Oaxaca : l’autonomie populaire en action
Mais là où cette rupture est la plus sensible, c’est clairement dans l’Etat d’Oaxaca. Cette région, de forte tradition indienne, a maintenu depuis toujours ses formes d’organisations communautaires. Ici, dans chaque village (ou pueblo), la réalité du pouvoir est exercée non pas par le maire élu ou l’Etat fédéral, mais par une assemblée qui regroupe l’ensemble des habitants et où les décisions sont prises collectivement. Une véritable structure parallèle avec ses propres systèmes de gestion des affaires de la communauté, de régulation des conflits, sa propre police... Et un système duquel tous les partis politiques sont bannis (y compris ceux de gauche), car tous savent que les partis promettent beaucoup mais ne donnent jamais, détournant toujours l’argent destiné à la communauté pour leur propre enrichissement personnel.

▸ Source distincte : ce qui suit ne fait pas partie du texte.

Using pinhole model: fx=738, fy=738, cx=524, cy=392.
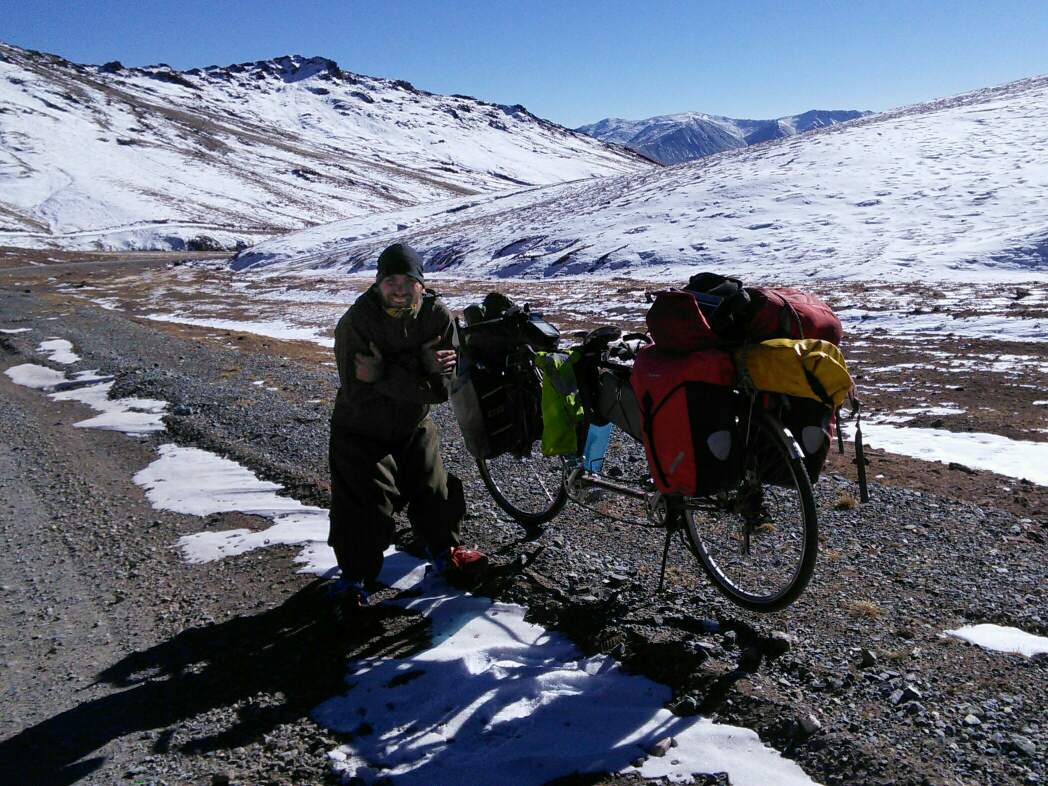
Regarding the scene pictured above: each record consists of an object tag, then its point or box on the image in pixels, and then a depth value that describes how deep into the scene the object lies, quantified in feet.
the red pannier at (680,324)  12.40
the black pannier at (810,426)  12.39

Depuis plusieurs années, certains pueblos sont même en sécession contre « los poderes ». ils rejettent la chaîne de corruption massive qui commence avec leur maire et sa police municipale, soutenu par le gouverneur Ulises Ruiz et sa police Estatal, et la complicité de l’Etat Central et sa police federal, mais aussi les juges, l’armée, etc... Comme l’indiquait le compagnon de la communauté de San Fernando, dans les pueblos, on a alors redécouvert que le nom de Magon n’était pas seulement celui d’une place de Oaxaca, mais surtout celui d’un lutteur révolutionnaire infatigable, qui avait su transcrire en mots les principes d’autonomie populaire qui font le ciment de la société oaxacanèque. Alors eux, les petits paysans, planteurs de café expropriés violement de leurs terres par los poderes au profit de grandes compagnies mexicaines ou internationales, se sont revendiqués de la figure locale de ce héros populaire.

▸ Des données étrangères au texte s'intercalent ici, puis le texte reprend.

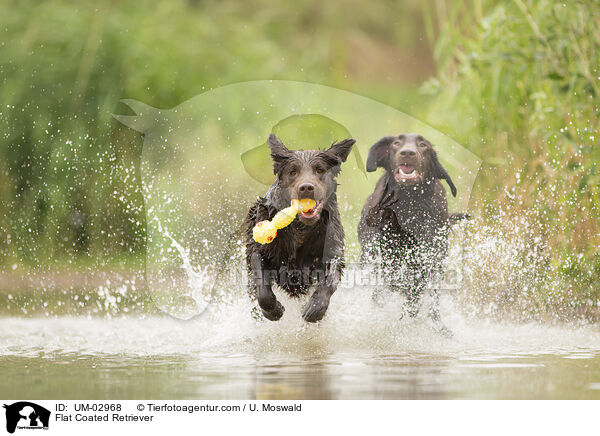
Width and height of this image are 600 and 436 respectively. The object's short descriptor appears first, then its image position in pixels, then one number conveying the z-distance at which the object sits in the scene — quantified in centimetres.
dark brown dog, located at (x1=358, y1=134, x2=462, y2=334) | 1429
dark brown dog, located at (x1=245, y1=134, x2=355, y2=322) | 1245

Mais les maires chassés par les asembleas ont transformé leurs polices municipales en groupes armés, payés avec l’argent fourni par le gouverneur et l’Etat central qui -sans uniforme, en civil- font le coup de feu contre les habitants des pueblos en rébellion. Le soulèvement cet été des maestros -les professeurs des écoles- a donc été rejoint par ce mouvement populaire, principalement à base paysanne. Puis le mouvement s’est élargi à tout l’Etat, qui en entier s’est soulevé dans un mouvement unanime. (Nous reviendrons plus tard sur l’insurrection d’Oaxaca).

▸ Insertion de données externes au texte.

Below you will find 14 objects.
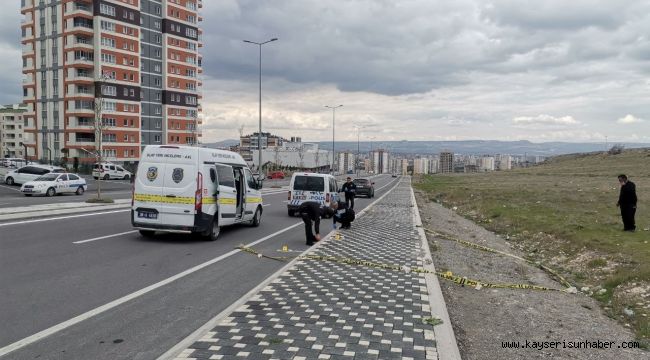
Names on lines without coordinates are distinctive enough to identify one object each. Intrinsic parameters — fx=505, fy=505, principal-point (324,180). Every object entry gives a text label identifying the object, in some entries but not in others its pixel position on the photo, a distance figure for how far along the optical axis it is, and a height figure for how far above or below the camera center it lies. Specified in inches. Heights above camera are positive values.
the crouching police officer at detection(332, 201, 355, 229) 615.8 -80.6
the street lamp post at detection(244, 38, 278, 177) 1580.1 +47.5
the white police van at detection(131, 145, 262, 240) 490.0 -45.2
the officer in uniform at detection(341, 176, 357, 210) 868.6 -68.7
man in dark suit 583.6 -54.9
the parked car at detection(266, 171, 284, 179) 2851.9 -152.3
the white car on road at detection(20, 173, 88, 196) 1135.6 -96.5
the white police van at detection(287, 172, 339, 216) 805.9 -65.0
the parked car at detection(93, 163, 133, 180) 2027.6 -111.3
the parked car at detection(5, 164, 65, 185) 1451.2 -88.6
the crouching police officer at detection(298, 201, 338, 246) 506.3 -68.2
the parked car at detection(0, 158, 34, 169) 2240.9 -90.1
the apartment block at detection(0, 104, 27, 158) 5093.5 +106.2
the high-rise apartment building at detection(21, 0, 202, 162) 2765.7 +427.3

Comment pouvons nous aider ?
Les compagnons anarchistes mexicains développent une intense activité de propagande, dans des conditions économiques très difficiles et avec des moyens extrêmement réduits. Un de leur outil majeur de diffusion de nos idées est la réalisation de bibliothèques, pour certaines ambulantes, de façon à ce que les idées libertaires puissent être accessibles au plus grand nombre. Toutefois ces compagnons disposent de moyens très limités. Le nombre et la diversité des ouvrages est parfois réduit et ils n’ont pas les moyens de s’offrir tous les livres qui sont publiés continuellement en Europe. Alors que l’intérêt au Mexique pour l’anarchisme reconnaît une nouvelle vigueur aujourd’hui, il existe un moyen simple pour nous de leur apporter un soutien concret : organiser des collectes de livres et de brochures en langue espagnole sur l’anarchisme, l’anarcho-syndicalisme, et tout ce qui à trait à l’idéal libertaire. Le syndicat de la CNT AIT de Paris a établi depuis plus d’un an des liens avec différentes bibliothèques anarchistes à Mexico (Biblioteca Social Reconstuir, bibliothèque ambulante Hormiga libertaria / Herramienta libertaria). De plus, de nouveaux liens ont été établis avec la nouvelle bibliothèque Praxis Guerrero de Guadalajara et avec le projet de bibliothèque en Basse Californie. Nous pouvons aider ces compagnons dans leur effort. Merci de faire parvenir vos dons d’ouvrages au syndicat de Paris qui se chargera ensuite de les acheminer au Mexique.
A TOULOUSE : collecte de livres en Espagnol samedi 17 mars à 15 heures au local 7 rue saint rémésy
[1] De nombreux compagnons ont été arrêtés lors des derniers mouvements sociaux, à Atenco, à Guadalajara et bien sûr à Oaxaca, et sont toujours maintenus en détention, souvent en dehors de toute légalité et en total arbitraire.